INSTRUCTIONS >>
• A. Using the post on compression options for Beam, answer each question below on its own line, marking your answers (i), (ii) and (iii):
(i) What peak bandwidth did WebP reach in the test video loop?
(ii) Which library does the JPEG lossless option rely on, and in which version?
(iii) For which pixel format and platform is JPEG lossy already implemented?
• B. Carry on the post on compression options for Beam from its last sentence, keeping the same first-person voice.

SUPPLIED PASSAGE >>
To use this as some kind of a blog post for both notes to myself and people who wonder about this: I am currently working on integrating more compression options. Since with NDI and Teleport we already have 2 lossy options I was prioritizing lossless with Beam to fill that gap, however, there will also be a JPEG lossy option in the next release and maybe others in future releases.
I am sure for most people the important point is that the sender, which is usually the gaming PC, has the smallest possible performance impact. When offloading resource usage for stream/recording encoding to a secondary machine is the whole point, then obviously resource usage from sending the feed there should be as small as possible, otherwise it would eat up all the benefits of such a setup. This is why I always look at resource usage first when trying new compression methods.
Unlike what people seem to think I am not really knowledgeable in this area, I only ever started to look into this whole topic when I started to work on Beam 7 weeks or so ago and now I just experimented a lot to see what works and what doesn't, like a kid with its new toy. My preliminary impression is that with QOI I seem to be already quite close to the optimum that can be done with lossless image compression while trying to have a low CPU usage at the same time.
I recently tried WebP, and while that peeked at 170 mbps bandwidth usage compared to QOI at 270 mbps in my test video loop, the CPU usage was so insanely high that I couldn't even correctly measure it, it just couldn't keep up and dropped frames all the time. The case for WebP would probably be "don't care about CPU usage, but need binary lossless and the lowest possible bandwidth", but I don't see where that would be sensible in practice. Therefore WebP will not make it into a release, feel free to try and change my mind by showing a scenario where this actually could make sense.
The next thing I tried was JPEG lossless, using the same libjpeg-turbo library that Teleport uses, but in the newer beta 3 version, which introduces support for lossless. The CPU usage is better than with WebP, albeit still too high to be useful, and the bandwidth usage is even worse than with QOI, peeking at a little over 300 in the test loop, making it lose in all relevant aspects against QOI.
The only reason why it will probably still be in future releases is that I want to offer JPEG lossy anyway, for BGRA and Windows it's already implemented, and offering JPEG lossless in addition is literally just an additional checkbox in the settings and a handful of extra code lines, it's more effort to remove it again than to just keep it as it is now. I might reconsider if people start trying to use it the wrong way or with wrong expectations and keep on annoying me about it.

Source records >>
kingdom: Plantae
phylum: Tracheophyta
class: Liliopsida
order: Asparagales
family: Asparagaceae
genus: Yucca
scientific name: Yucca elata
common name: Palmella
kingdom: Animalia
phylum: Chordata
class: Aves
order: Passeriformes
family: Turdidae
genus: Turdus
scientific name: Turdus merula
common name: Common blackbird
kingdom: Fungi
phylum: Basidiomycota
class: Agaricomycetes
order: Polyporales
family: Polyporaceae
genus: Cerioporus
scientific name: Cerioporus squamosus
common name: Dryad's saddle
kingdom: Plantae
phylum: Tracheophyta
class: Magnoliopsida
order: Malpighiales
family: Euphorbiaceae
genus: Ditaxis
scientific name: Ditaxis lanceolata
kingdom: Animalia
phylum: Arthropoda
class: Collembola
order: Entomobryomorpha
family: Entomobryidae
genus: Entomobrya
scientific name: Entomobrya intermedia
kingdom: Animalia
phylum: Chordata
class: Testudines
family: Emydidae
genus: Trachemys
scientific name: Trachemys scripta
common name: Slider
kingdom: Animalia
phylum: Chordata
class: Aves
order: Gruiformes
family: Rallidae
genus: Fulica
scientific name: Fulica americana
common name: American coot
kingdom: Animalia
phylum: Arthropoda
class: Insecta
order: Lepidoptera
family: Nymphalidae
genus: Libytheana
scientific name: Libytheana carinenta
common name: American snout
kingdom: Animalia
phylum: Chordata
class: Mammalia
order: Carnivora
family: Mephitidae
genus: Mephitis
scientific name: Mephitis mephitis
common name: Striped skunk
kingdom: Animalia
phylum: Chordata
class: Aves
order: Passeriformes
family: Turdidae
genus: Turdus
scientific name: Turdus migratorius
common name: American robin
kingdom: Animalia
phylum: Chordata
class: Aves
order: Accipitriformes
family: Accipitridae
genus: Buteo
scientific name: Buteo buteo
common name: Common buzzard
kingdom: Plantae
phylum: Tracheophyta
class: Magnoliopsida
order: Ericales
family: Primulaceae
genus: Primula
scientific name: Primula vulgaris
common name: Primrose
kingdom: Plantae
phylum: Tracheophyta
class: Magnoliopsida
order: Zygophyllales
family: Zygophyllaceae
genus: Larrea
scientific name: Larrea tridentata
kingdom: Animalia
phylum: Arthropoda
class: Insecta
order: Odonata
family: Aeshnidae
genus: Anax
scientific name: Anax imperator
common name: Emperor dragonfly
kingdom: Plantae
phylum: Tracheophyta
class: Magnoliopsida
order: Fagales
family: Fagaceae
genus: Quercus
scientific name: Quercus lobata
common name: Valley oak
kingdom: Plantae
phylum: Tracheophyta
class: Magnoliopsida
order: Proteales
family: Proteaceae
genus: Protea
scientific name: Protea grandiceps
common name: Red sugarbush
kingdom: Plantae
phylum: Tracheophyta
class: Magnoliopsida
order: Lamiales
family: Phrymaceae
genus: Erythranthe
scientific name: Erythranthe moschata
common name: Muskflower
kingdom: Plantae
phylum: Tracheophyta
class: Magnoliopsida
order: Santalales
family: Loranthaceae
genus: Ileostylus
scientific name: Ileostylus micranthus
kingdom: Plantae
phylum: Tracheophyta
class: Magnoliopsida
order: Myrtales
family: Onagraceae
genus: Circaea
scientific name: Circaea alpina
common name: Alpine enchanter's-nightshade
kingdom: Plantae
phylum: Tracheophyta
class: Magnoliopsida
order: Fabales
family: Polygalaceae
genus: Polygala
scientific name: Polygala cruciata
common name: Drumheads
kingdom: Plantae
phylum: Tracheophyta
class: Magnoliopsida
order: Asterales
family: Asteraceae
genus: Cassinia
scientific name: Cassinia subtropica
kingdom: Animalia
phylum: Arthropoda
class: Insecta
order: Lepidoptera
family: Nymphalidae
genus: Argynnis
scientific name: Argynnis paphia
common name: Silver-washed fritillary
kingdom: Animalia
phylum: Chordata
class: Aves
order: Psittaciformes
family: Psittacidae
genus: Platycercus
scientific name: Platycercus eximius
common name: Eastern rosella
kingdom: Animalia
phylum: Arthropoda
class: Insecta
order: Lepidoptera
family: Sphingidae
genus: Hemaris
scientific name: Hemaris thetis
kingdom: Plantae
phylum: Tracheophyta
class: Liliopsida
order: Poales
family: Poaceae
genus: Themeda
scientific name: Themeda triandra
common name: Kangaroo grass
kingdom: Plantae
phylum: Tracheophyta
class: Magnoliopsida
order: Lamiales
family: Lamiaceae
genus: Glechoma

EXPECTED ANSWERS >>
• A.
(i) 170 mbps
(ii) libjpeg-turbo, in its newer beta 3 version
(iii) BGRA and Windows

• B.
Also QOI is known to compress technical/artificial content like my gaming test loop especially well, so my comparison might be totally unfair, there might be content where JPEG lossless produces a lot better results.
Here's how the settings window is currently looking:
JPEG is mutually exclusive with the other options, selecting it will force-uncheck the other options and vice-versa, it just doesn't make sense to combine them.
The "QOI compression level" logic has a breaking change in the next release, currently level 1 would skip compression for 50% of frames (and you can't skip more than that), with the new logic level 5 would skip 50%, level 1 would compress only 10% of frames and level 10 stays the same and compresses all of them. By this it's giving an even higher range of control over the CPU vs. bandwidth usage trade-off, e.g. if you can almost do raw but just lack that tiny bit of extra bandwidth, level 1 might solve that now.
This makes sense for QOI, because whether compressed or not, ultimately all of the frames on the receiver will be exactly the same as the original frames from the sender. Meaning there will be no way to tell a difference between frames that were originally sent compressed and raw frames.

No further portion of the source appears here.